TASK GOAL:
Down to the final line, print each entry exactly.

[Stored items]
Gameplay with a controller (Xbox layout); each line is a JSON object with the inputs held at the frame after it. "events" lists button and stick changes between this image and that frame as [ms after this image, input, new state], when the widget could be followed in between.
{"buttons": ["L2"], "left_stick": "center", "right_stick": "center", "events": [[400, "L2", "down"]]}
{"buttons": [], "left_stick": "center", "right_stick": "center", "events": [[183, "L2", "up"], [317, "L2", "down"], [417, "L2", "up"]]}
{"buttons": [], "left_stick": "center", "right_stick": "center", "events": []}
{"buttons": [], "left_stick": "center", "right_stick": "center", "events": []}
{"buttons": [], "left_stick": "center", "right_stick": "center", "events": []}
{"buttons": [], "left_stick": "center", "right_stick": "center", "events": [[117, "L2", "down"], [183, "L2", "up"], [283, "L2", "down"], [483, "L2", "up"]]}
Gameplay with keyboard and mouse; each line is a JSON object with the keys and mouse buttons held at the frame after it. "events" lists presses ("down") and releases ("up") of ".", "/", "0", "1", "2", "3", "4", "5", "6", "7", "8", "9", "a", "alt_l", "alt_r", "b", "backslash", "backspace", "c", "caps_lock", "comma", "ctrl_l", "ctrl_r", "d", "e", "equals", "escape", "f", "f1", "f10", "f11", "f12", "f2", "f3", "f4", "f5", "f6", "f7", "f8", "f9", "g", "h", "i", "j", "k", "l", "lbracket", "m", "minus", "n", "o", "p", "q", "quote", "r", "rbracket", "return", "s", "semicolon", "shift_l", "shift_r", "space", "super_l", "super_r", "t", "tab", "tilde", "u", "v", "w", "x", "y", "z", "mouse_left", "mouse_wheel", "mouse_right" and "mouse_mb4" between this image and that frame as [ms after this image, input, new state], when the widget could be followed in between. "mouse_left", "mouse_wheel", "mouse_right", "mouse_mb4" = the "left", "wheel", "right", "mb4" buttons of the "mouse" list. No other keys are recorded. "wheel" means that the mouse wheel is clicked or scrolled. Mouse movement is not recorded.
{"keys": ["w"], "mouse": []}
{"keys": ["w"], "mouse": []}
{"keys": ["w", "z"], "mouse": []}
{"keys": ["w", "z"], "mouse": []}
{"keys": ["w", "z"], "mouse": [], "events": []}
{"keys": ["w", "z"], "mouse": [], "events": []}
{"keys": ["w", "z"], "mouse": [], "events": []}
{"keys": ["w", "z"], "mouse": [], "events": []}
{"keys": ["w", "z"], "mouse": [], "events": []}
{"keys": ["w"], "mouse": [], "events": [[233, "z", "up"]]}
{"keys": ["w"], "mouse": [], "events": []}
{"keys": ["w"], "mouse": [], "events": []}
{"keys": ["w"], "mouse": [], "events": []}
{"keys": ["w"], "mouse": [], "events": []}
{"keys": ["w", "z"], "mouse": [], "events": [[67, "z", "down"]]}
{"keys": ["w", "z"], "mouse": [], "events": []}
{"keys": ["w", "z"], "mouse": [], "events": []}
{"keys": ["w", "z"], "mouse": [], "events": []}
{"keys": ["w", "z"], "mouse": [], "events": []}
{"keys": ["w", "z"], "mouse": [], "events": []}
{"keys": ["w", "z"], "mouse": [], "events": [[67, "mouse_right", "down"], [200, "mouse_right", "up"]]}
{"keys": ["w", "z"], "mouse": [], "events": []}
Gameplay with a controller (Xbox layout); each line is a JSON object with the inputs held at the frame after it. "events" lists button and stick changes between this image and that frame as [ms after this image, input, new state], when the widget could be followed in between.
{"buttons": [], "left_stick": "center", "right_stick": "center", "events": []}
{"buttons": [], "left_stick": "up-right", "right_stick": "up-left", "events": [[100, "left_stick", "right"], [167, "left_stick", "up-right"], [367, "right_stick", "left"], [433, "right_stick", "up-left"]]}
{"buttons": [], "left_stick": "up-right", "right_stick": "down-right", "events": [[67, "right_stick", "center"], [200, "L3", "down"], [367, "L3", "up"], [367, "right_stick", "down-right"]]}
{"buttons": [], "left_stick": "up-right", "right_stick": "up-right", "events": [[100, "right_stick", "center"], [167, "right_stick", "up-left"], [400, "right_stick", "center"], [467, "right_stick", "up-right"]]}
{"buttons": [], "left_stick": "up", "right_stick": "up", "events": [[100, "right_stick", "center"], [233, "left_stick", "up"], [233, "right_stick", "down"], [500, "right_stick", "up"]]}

TASK OUTPUT:
Gameplay with a controller (Xbox layout); each line is a JSON object with the inputs held at the frame after it. "events" lists button and stick changes between this image and that frame as [ms after this image, input, new state], when the widget could be followed in between.
{"buttons": ["L2"], "left_stick": "center", "right_stick": "center", "events": [[400, "L2", "down"]]}
{"buttons": [], "left_stick": "center", "right_stick": "center", "events": [[183, "L2", "up"], [317, "L2", "down"], [417, "L2", "up"]]}
{"buttons": [], "left_stick": "center", "right_stick": "center", "events": []}
{"buttons": [], "left_stick": "center", "right_stick": "center", "events": []}
{"buttons": [], "left_stick": "center", "right_stick": "center", "events": []}
{"buttons": [], "left_stick": "center", "right_stick": "center", "events": [[117, "L2", "down"], [183, "L2", "up"], [283, "L2", "down"], [483, "L2", "up"]]}
Gameplay with keyboard and mouse; each line is a JSON object with the keys and mouse buttons held at the frame after it. "events" lists presses ("down") and releases ("up") of ".", "/", "0", "1", "2", "3", "4", "5", "6", "7", "8", "9", "a", "alt_l", "alt_r", "b", "backslash", "backspace", "c", "caps_lock", "comma", "ctrl_l", "ctrl_r", "d", "e", "equals", "escape", "f", "f1", "f10", "f11", "f12", "f2", "f3", "f4", "f5", "f6", "f7", "f8", "f9", "g", "h", "i", "j", "k", "l", "lbracket", "m", "minus", "n", "o", "p", "q", "quote", "r", "rbracket", "return", "s", "semicolon", "shift_l", "shift_r", "space", "super_l", "super_r", "t", "tab", "tilde", "u", "v", "w", "x", "y", "z", "mouse_left", "mouse_wheel", "mouse_right" and "mouse_mb4" between this image and that frame as [ms after this image, input, new state], when the widget could be followed in between. "mouse_left", "mouse_wheel", "mouse_right", "mouse_mb4" = the "left", "wheel", "right", "mb4" buttons of the "mouse" list. No other keys are recorded. "wheel" means that the mouse wheel is clicked or scrolled. Mouse movement is not recorded.
{"keys": ["w"], "mouse": []}
{"keys": ["w"], "mouse": []}
{"keys": ["w", "z"], "mouse": []}
{"keys": ["w", "z"], "mouse": []}
{"keys": ["w", "z"], "mouse": [], "events": []}
{"keys": ["w", "z"], "mouse": [], "events": []}
{"keys": ["w", "z"], "mouse": [], "events": []}
{"keys": ["w", "z"], "mouse": [], "events": []}
{"keys": ["w", "z"], "mouse": [], "events": []}
{"keys": ["w"], "mouse": [], "events": [[233, "z", "up"]]}
{"keys": ["w"], "mouse": [], "events": []}
{"keys": ["w"], "mouse": [], "events": []}
{"keys": ["w"], "mouse": [], "events": []}
{"keys": ["w"], "mouse": [], "events": []}
{"keys": ["w", "z"], "mouse": [], "events": [[67, "z", "down"]]}
{"keys": ["w", "z"], "mouse": [], "events": []}
{"keys": ["w", "z"], "mouse": [], "events": []}
{"keys": ["w", "z"], "mouse": [], "events": []}
{"keys": ["w", "z"], "mouse": [], "events": []}
{"keys": ["w", "z"], "mouse": [], "events": []}
{"keys": ["w", "z"], "mouse": [], "events": [[67, "mouse_right", "down"], [200, "mouse_right", "up"]]}
{"keys": ["w", "z"], "mouse": [], "events": []}
Gameplay with a controller (Xbox layout); each line is a JSON object with the inputs held at the frame after it. "events" lists button and stick changes between this image and that frame as [ms after this image, input, new state], when the widget could be followed in between.
{"buttons": [], "left_stick": "center", "right_stick": "center", "events": []}
{"buttons": [], "left_stick": "up-right", "right_stick": "up-left", "events": [[100, "left_stick", "right"], [167, "left_stick", "up-right"], [367, "right_stick", "left"], [433, "right_stick", "up-left"]]}
{"buttons": [], "left_stick": "up-right", "right_stick": "down-right", "events": [[67, "right_stick", "center"], [200, "L3", "down"], [367, "L3", "up"], [367, "right_stick", "down-right"]]}
{"buttons": [], "left_stick": "up-right", "right_stick": "up-right", "events": [[100, "right_stick", "center"], [167, "right_stick", "up-left"], [400, "right_stick", "center"], [467, "right_stick", "up-right"]]}
{"buttons": [], "left_stick": "up", "right_stick": "up", "events": [[100, "right_stick", "center"], [233, "left_stick", "up"], [233, "right_stick", "down"], [500, "right_stick", "up"]]}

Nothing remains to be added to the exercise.